Saved data entries
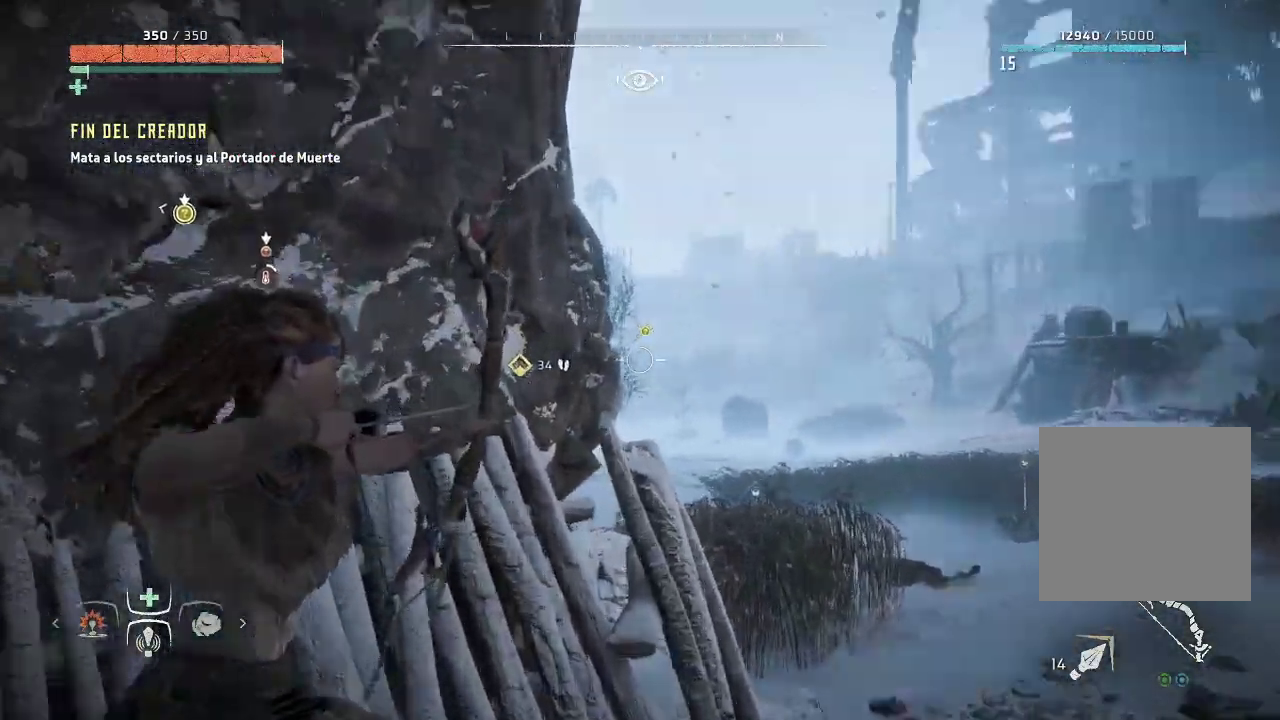
{"buttons": ["L2", "R2"], "left_stick": "center", "right_stick": "up", "events": [[50, "right_stick", "up-right"], [133, "R3", "up"], [167, "right_stick", "center"], [250, "left_stick", "right"], [433, "left_stick", "center"], [500, "right_stick", "up"]]}
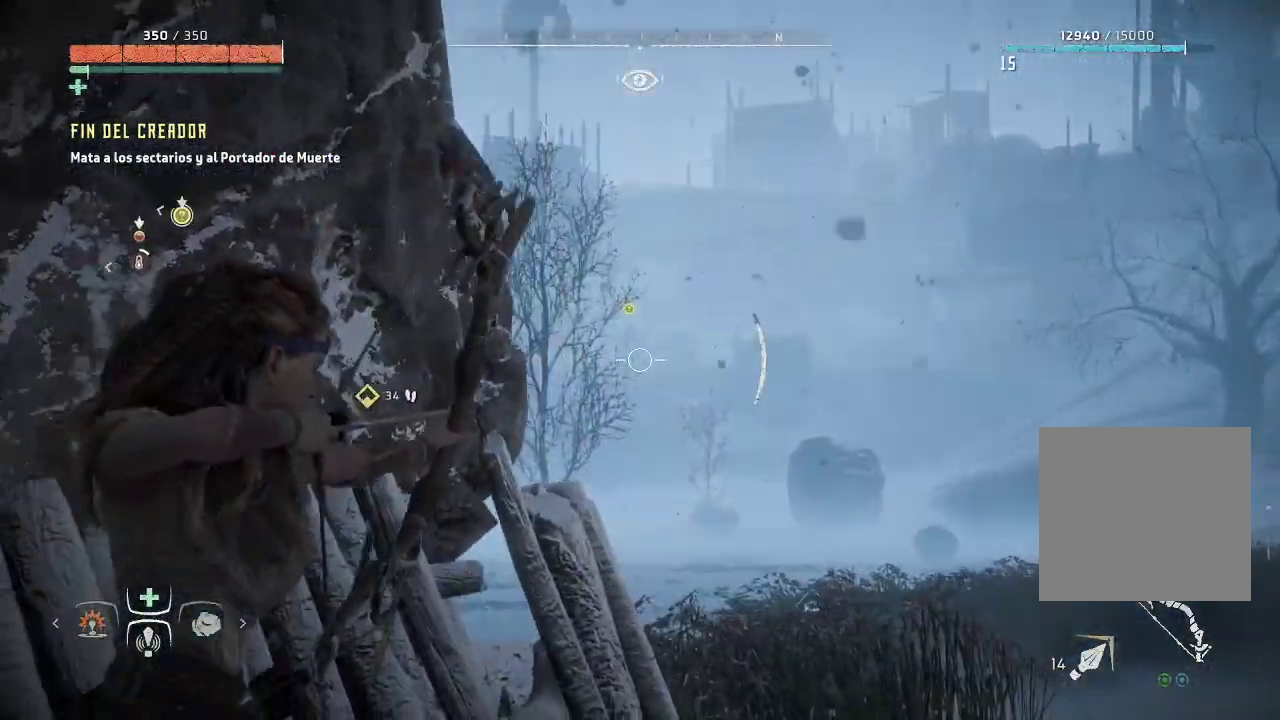
{"buttons": ["L2", "R2"], "left_stick": "center", "right_stick": "up-left", "events": [[400, "right_stick", "up-left"]]}
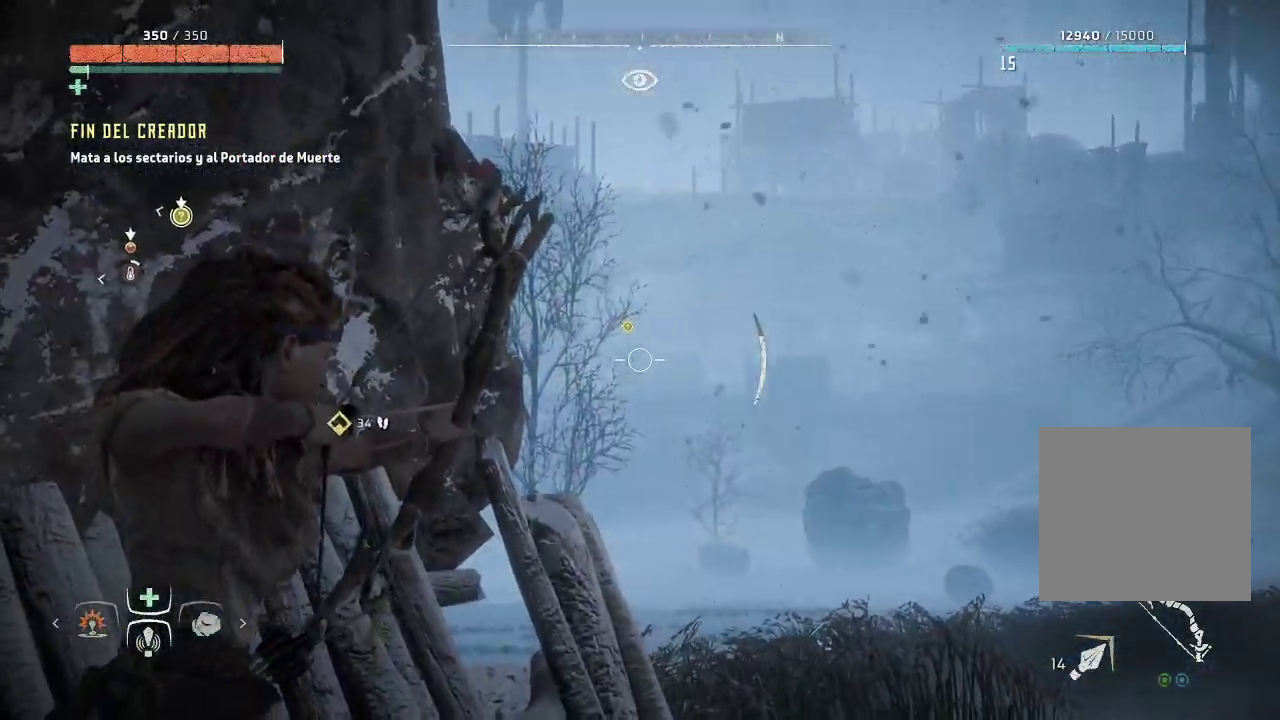
{"buttons": ["L2", "R2"], "left_stick": "center", "right_stick": "up", "events": [[250, "right_stick", "left"], [383, "right_stick", "up"]]}
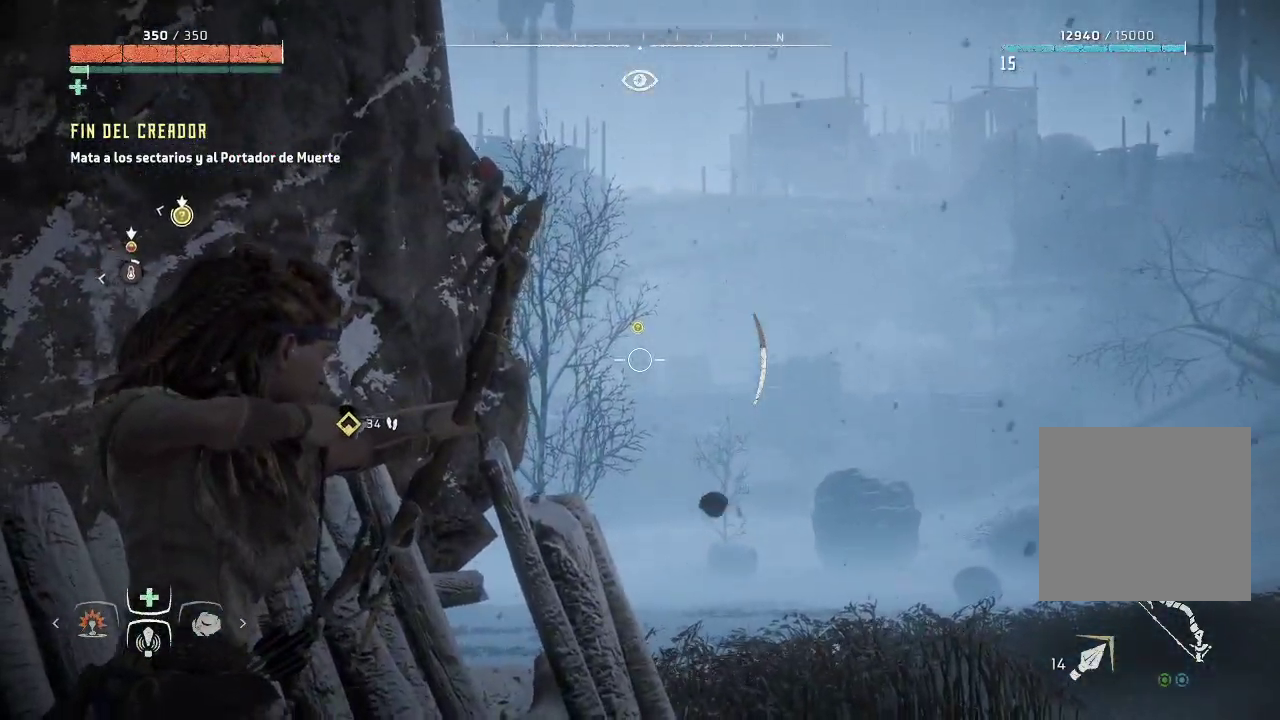
{"buttons": ["L2", "R2"], "left_stick": "center", "right_stick": "center", "events": [[67, "right_stick", "center"], [150, "R2", "up"], [317, "R2", "down"]]}
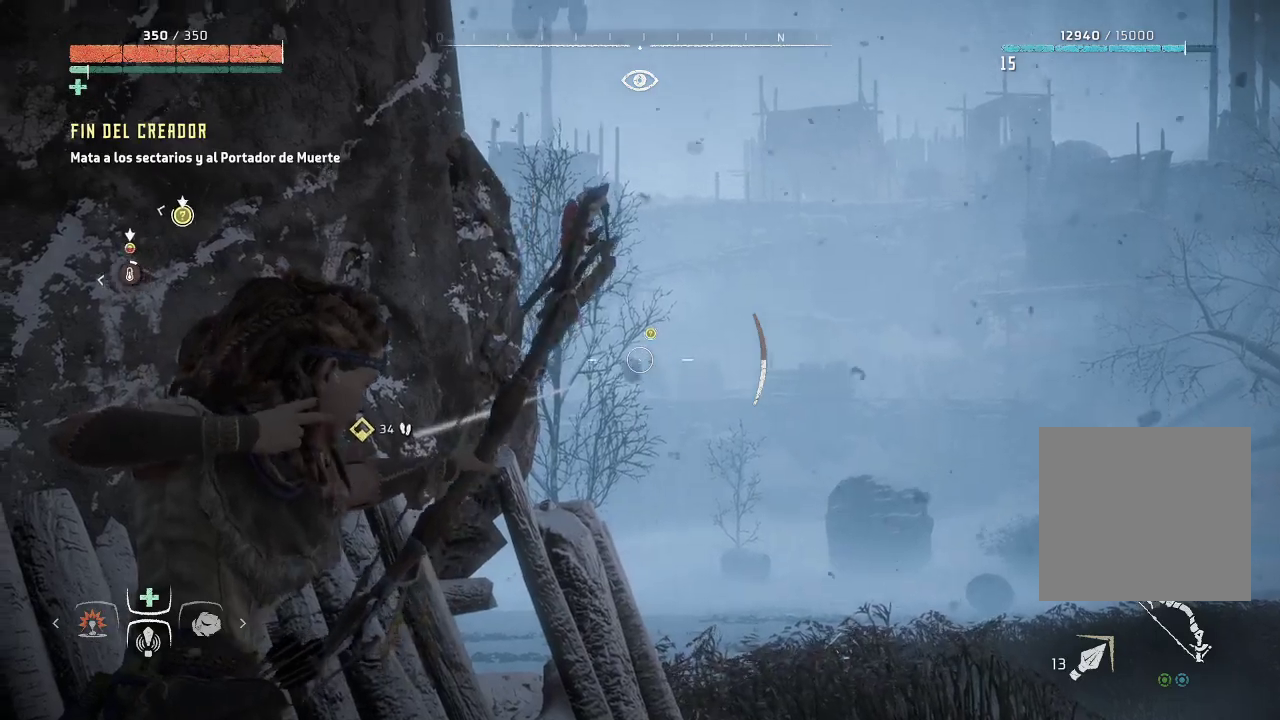
{"buttons": ["L2", "R2"], "left_stick": "center", "right_stick": "center", "events": []}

◆ **WHAT TO PRODUCE**: All the lines above are to be given again exactly as they read, with the pictures removed.

◆ **OUTPUT BELOW**:
{"buttons": ["L2", "R2"], "left_stick": "center", "right_stick": "up", "events": [[50, "right_stick", "up-right"], [133, "R3", "up"], [167, "right_stick", "center"], [250, "left_stick", "right"], [433, "left_stick", "center"], [500, "right_stick", "up"]]}
{"buttons": ["L2", "R2"], "left_stick": "center", "right_stick": "up-left", "events": [[400, "right_stick", "up-left"]]}
{"buttons": ["L2", "R2"], "left_stick": "center", "right_stick": "up", "events": [[250, "right_stick", "left"], [383, "right_stick", "up"]]}
{"buttons": ["L2", "R2"], "left_stick": "center", "right_stick": "center", "events": [[67, "right_stick", "center"], [150, "R2", "up"], [317, "R2", "down"]]}
{"buttons": ["L2", "R2"], "left_stick": "center", "right_stick": "center", "events": []}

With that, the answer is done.